** TEXTAUSZUG **

---*---

Großbritannien schiebt vor Gericht verurteilte Ausländer aus 15 weiteren Staaten künftig bereits nach dem erstinstanzlichen Richterspruch ab. Wie das Innenministerium am Sonntag bekannt gab, soll die „deport now, appeal later“ (erst abschieben, später Einspruch erheben) genannte Vorgehensweise unter anderem auch bei Menschen aus Indien, Indonesien, dem Libanon und Malaysia angewendet worden – sowie bei Bürgern aus den EU-Staaten Lettland und Bulgarien.
Betroffen sind demnach auch die afrikanischen Länder Angola, Botswana, Guyana, Kenia, Sambia und Uganda, außerdem Australien, Brunei und Kanada. Bislang war die Abschiebung nach der erstinstanzlichen Verurteilung bereits für Menschen aus acht Staaten vorgesehen, darunter Estland, Finnland, Belize und Tansania. Künftig können somit Ausländer aus 23 Staaten mit diesem Verfahren abgeschoben werden.

---*---

** EXTRAHIERTE AUFLISTUNG **

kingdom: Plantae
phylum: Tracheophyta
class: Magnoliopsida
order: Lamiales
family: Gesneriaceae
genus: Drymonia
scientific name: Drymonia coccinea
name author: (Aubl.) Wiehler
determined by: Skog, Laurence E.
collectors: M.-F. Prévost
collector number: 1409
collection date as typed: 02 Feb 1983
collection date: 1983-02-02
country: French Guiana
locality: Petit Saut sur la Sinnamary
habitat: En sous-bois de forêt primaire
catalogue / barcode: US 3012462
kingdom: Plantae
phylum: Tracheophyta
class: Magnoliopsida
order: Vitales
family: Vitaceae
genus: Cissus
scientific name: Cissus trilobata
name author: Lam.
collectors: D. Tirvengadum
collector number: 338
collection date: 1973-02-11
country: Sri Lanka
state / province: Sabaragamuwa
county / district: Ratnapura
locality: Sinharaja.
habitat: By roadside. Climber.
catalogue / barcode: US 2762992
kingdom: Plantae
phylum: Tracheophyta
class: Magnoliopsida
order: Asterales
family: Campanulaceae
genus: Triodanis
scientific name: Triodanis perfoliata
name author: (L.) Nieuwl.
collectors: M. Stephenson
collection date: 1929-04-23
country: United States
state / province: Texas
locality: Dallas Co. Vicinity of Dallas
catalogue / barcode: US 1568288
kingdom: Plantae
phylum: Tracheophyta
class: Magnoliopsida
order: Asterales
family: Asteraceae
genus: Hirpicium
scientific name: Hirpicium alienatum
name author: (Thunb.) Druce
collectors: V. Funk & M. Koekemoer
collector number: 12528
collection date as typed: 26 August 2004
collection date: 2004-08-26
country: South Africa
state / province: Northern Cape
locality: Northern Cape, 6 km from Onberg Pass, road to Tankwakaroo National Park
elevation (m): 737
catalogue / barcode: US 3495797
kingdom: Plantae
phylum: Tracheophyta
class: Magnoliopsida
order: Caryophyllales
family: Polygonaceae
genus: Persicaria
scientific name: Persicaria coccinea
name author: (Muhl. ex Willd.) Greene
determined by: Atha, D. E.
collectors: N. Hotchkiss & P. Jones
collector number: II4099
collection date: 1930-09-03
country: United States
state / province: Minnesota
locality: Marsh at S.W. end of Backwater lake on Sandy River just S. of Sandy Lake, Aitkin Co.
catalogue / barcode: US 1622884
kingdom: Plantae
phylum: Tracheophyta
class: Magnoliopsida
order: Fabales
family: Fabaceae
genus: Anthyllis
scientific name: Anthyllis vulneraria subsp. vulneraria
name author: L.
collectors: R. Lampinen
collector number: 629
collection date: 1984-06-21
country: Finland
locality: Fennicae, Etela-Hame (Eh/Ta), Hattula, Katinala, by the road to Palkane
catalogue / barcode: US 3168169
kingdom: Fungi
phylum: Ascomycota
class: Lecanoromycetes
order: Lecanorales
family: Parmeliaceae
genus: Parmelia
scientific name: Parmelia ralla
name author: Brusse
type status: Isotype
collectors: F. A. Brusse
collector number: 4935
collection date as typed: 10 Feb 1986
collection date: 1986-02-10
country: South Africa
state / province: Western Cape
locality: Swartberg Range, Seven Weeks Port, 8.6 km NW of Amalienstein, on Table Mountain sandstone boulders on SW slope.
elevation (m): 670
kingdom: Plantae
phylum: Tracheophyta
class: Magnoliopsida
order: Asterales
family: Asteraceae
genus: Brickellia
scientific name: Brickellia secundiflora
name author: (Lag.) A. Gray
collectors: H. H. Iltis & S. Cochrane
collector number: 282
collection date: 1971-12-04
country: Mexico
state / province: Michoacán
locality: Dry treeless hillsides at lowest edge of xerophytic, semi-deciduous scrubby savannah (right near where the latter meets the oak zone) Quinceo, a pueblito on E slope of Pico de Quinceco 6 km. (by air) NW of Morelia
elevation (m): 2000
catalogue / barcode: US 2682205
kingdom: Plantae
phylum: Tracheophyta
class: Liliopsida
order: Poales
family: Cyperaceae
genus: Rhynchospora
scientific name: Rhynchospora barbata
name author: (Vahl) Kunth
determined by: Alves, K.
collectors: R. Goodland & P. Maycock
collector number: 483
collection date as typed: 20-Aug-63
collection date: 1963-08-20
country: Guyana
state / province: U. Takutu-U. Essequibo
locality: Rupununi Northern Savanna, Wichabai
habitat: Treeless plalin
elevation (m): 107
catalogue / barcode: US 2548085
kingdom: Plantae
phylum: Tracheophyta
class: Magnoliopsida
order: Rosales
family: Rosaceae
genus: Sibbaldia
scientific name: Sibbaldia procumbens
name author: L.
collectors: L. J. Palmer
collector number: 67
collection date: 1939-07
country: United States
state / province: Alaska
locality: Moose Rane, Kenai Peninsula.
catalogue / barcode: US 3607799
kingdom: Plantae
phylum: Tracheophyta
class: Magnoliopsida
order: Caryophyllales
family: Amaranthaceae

---*---

** IHRE AUFGABE **
Übernehmen Sie aus dem Textauszug den Wortlaut unverändert, beginnend bei „Großbritannien schiebt vor“ und endend bei „Lettland und Bulgarien.“. Die Auflistung spielt hierfür keine Rolle.

** ERGEBNIS DER ÜBUNG **
Großbritannien schiebt vor Gericht verurteilte Ausländer aus 15 weiteren Staaten künftig bereits nach dem erstinstanzlichen Richterspruch ab. Wie das Innenministerium am Sonntag bekannt gab, soll die „deport now, appeal later“ (erst abschieben, später Einspruch erheben) genannte Vorgehensweise unter anderem auch bei Menschen aus Indien, Indonesien, dem Libanon und Malaysia angewendet worden – sowie bei Bürgern aus den EU-Staaten Lettland und Bulgarien.